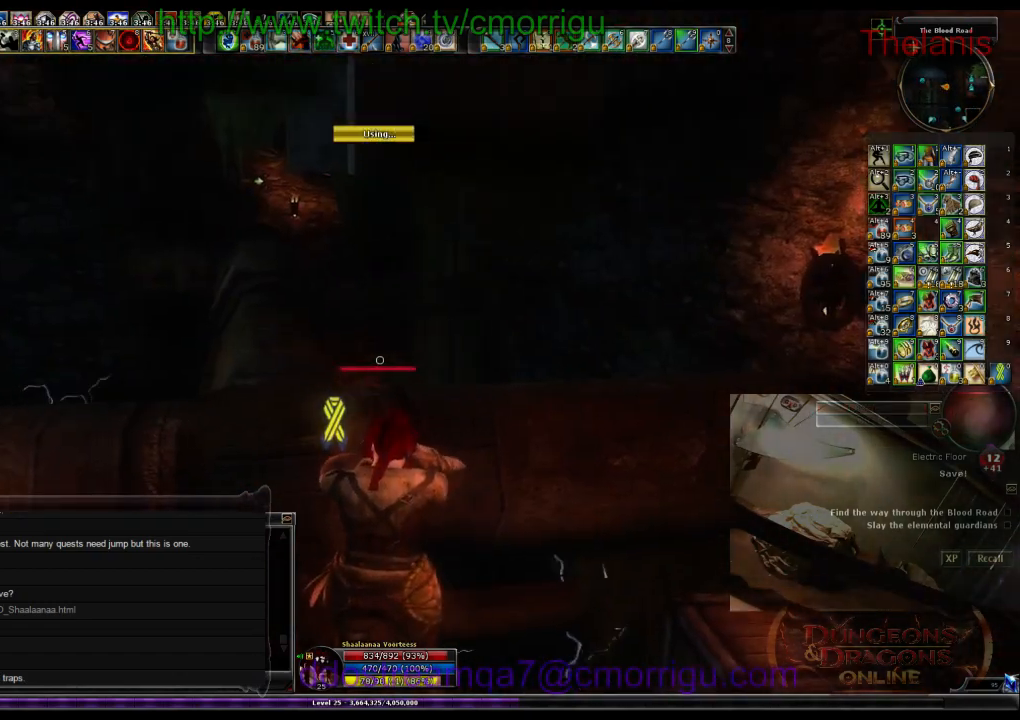
{"keys": ["w"], "events": [[367, "w", "down"]]}
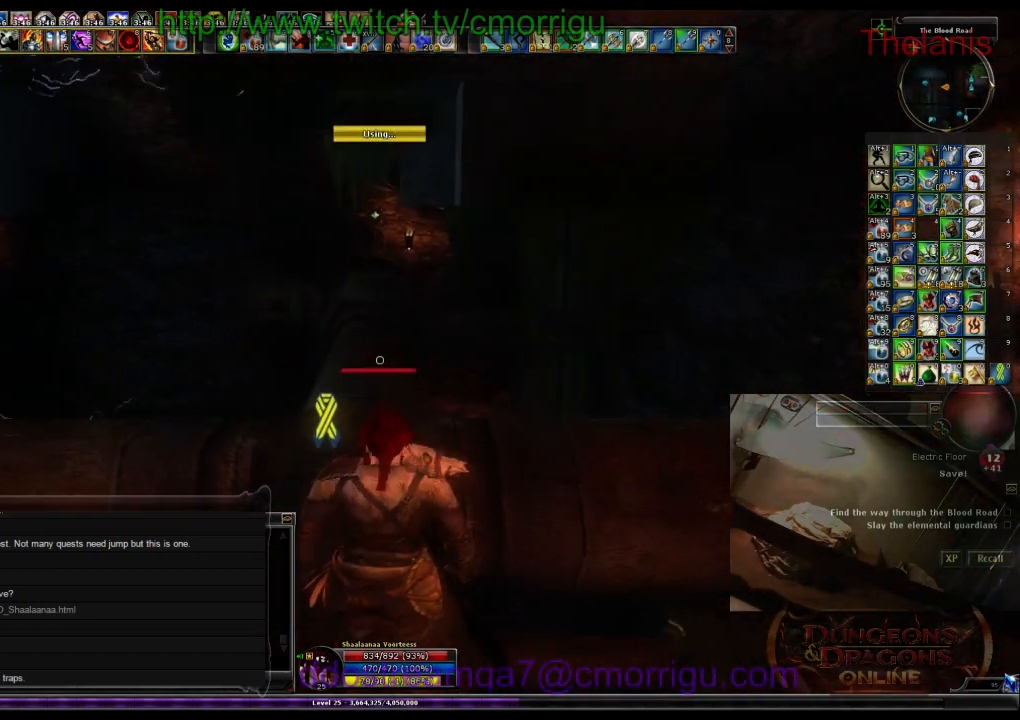
{"keys": ["w"], "events": []}
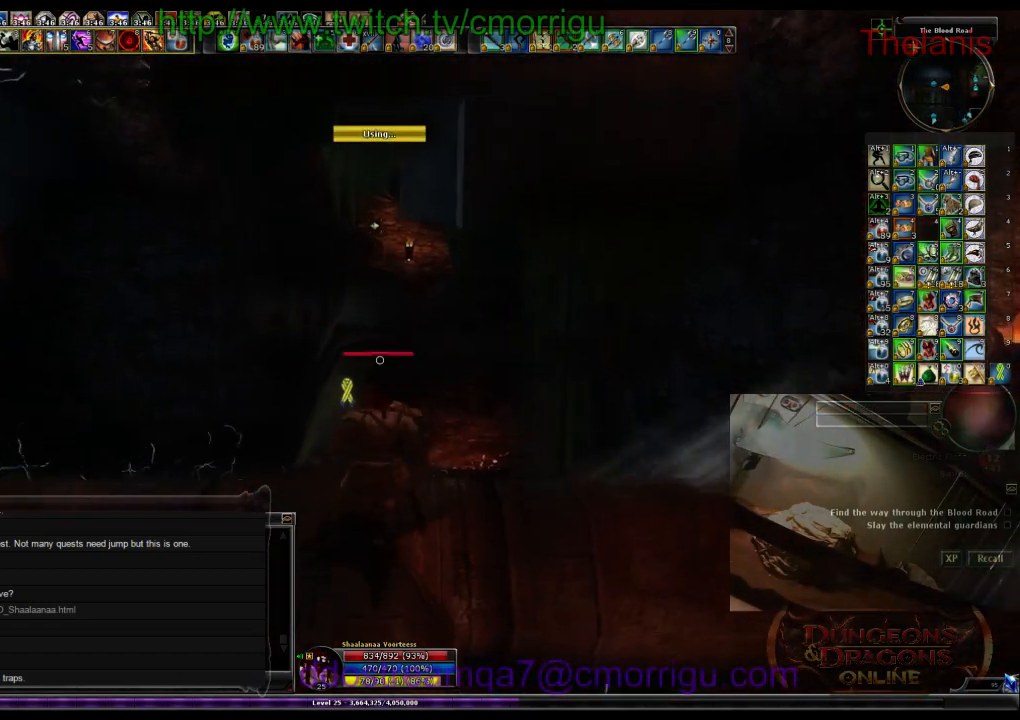
{"keys": ["w"], "events": []}
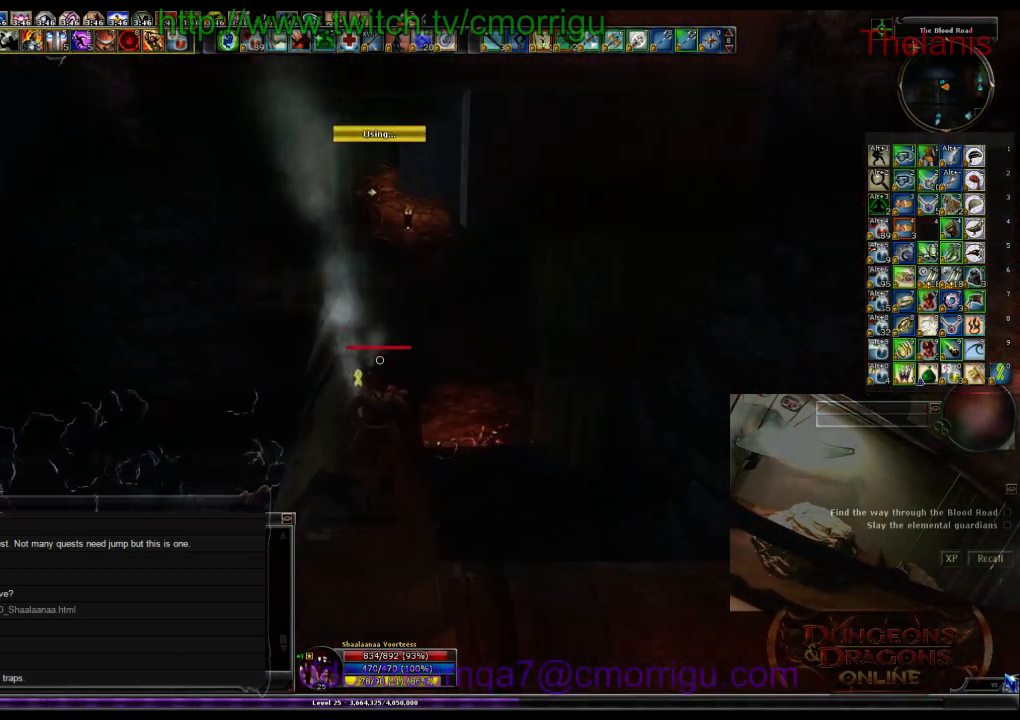
{"keys": ["w"], "events": []}
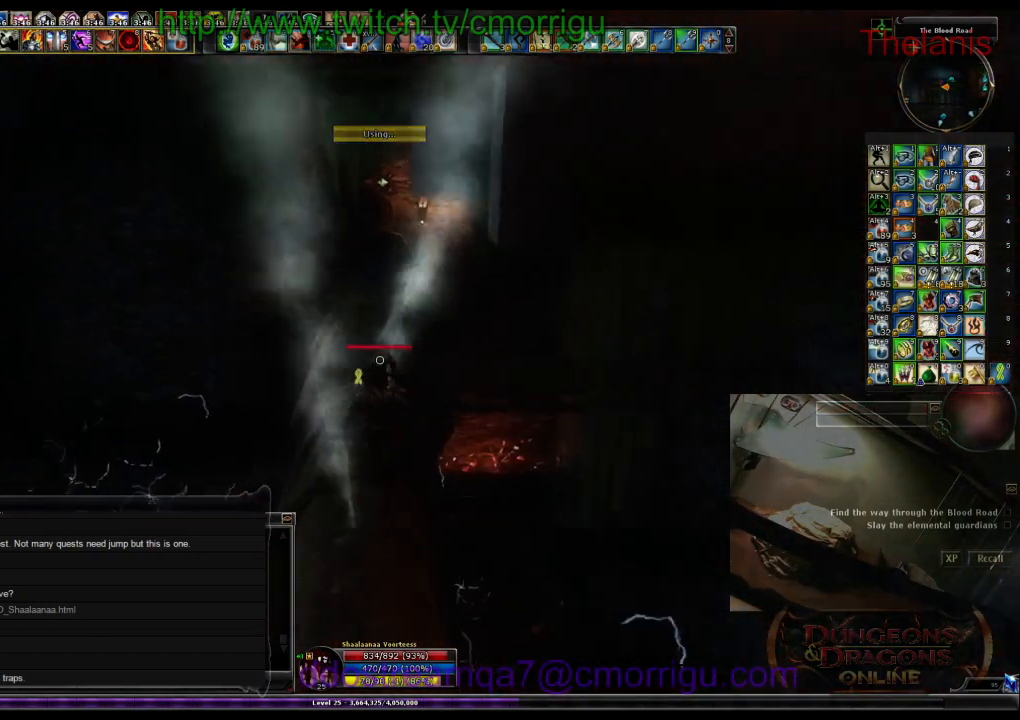
{"keys": ["w"], "events": []}
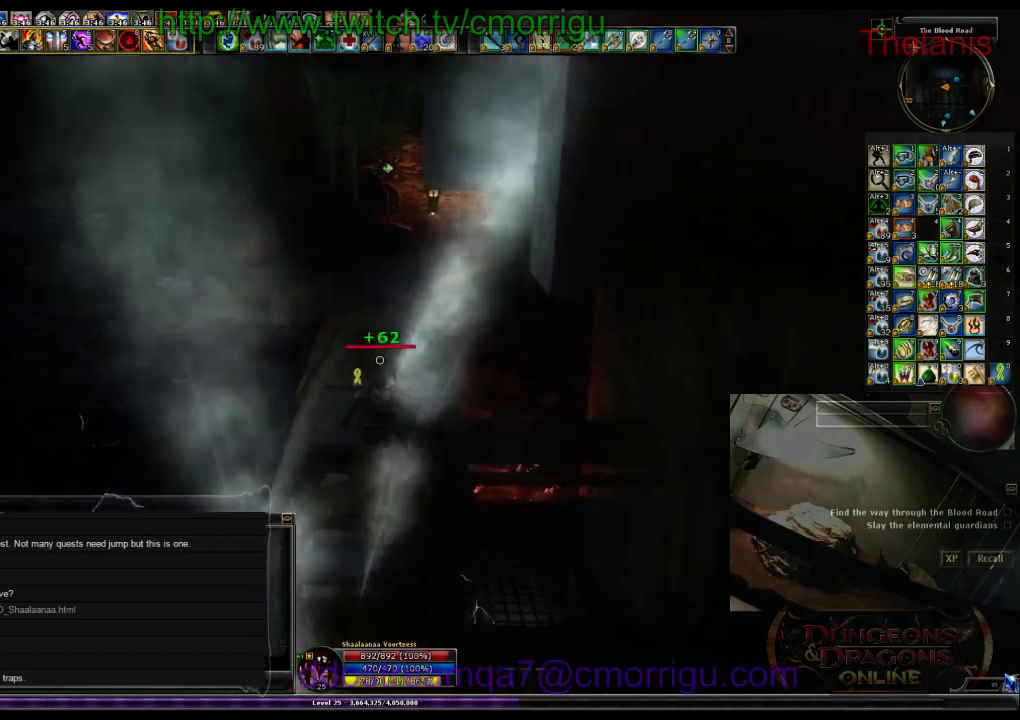
{"keys": ["w"], "events": []}
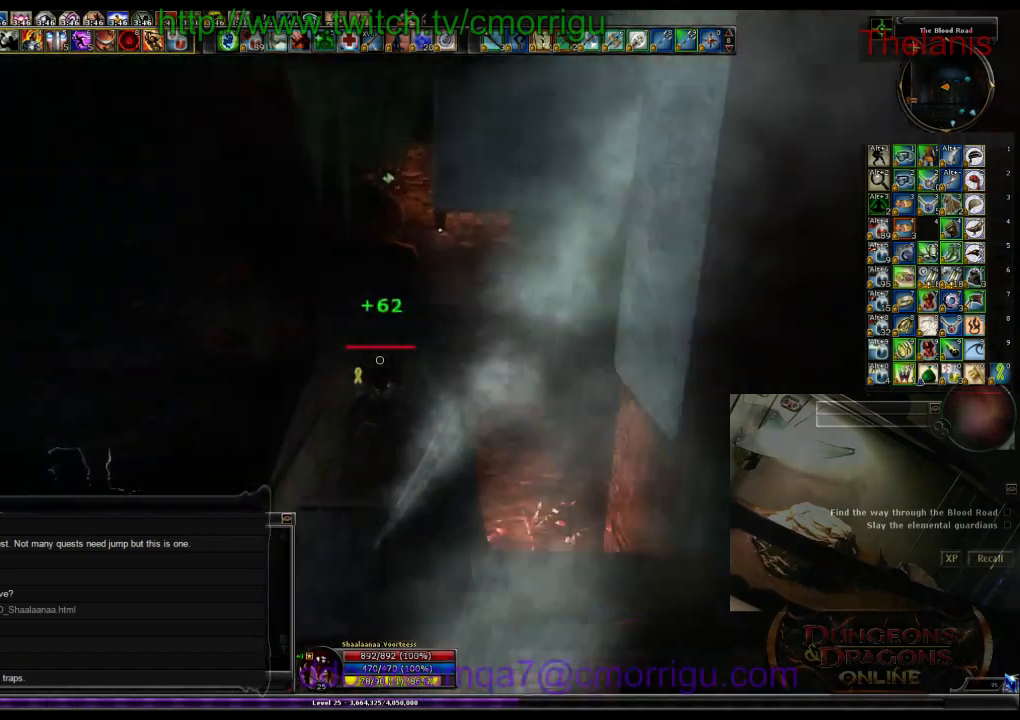
{"keys": ["w"], "events": []}
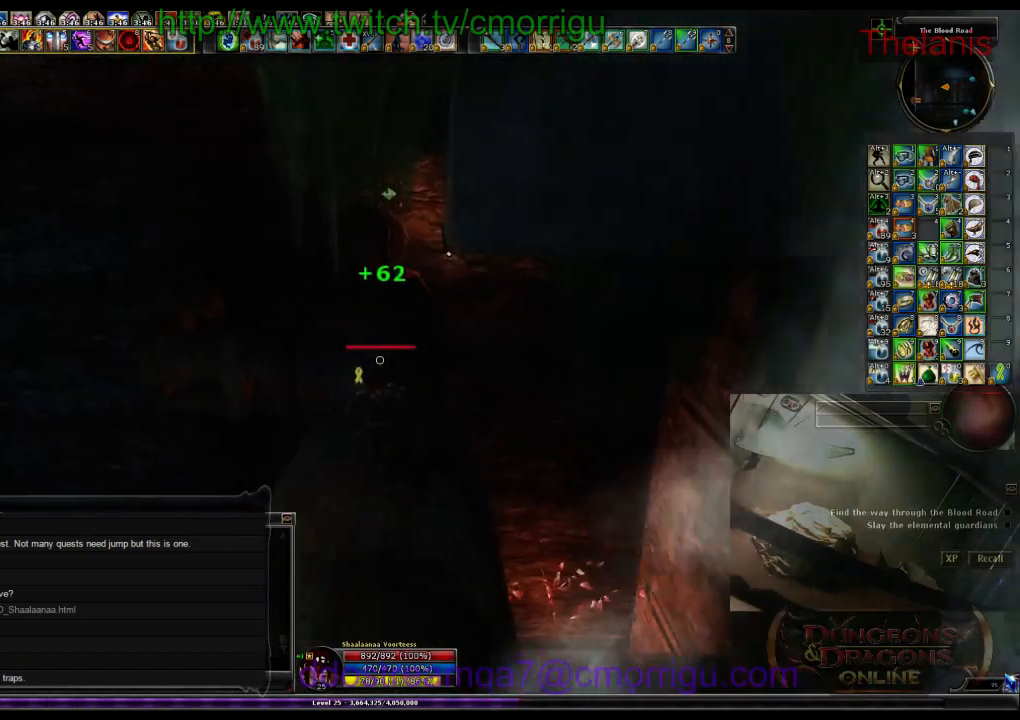
{"keys": ["w"], "events": []}
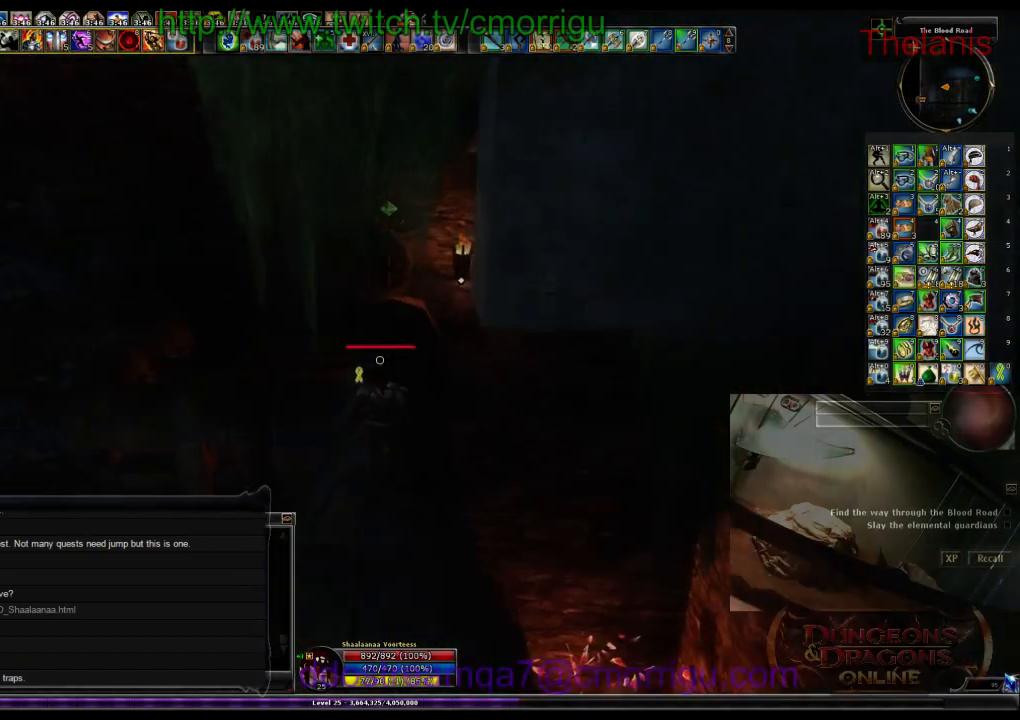
{"keys": ["w"], "events": []}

— Work request —
What is needed is the listing above, repeated verbatim, without its images.

— Task solution —
{"keys": ["w"], "events": [[367, "w", "down"]]}
{"keys": ["w"], "events": []}
{"keys": ["w"], "events": []}
{"keys": ["w"], "events": []}
{"keys": ["w"], "events": []}
{"keys": ["w"], "events": []}
{"keys": ["w"], "events": []}
{"keys": ["w"], "events": []}
{"keys": ["w"], "events": []}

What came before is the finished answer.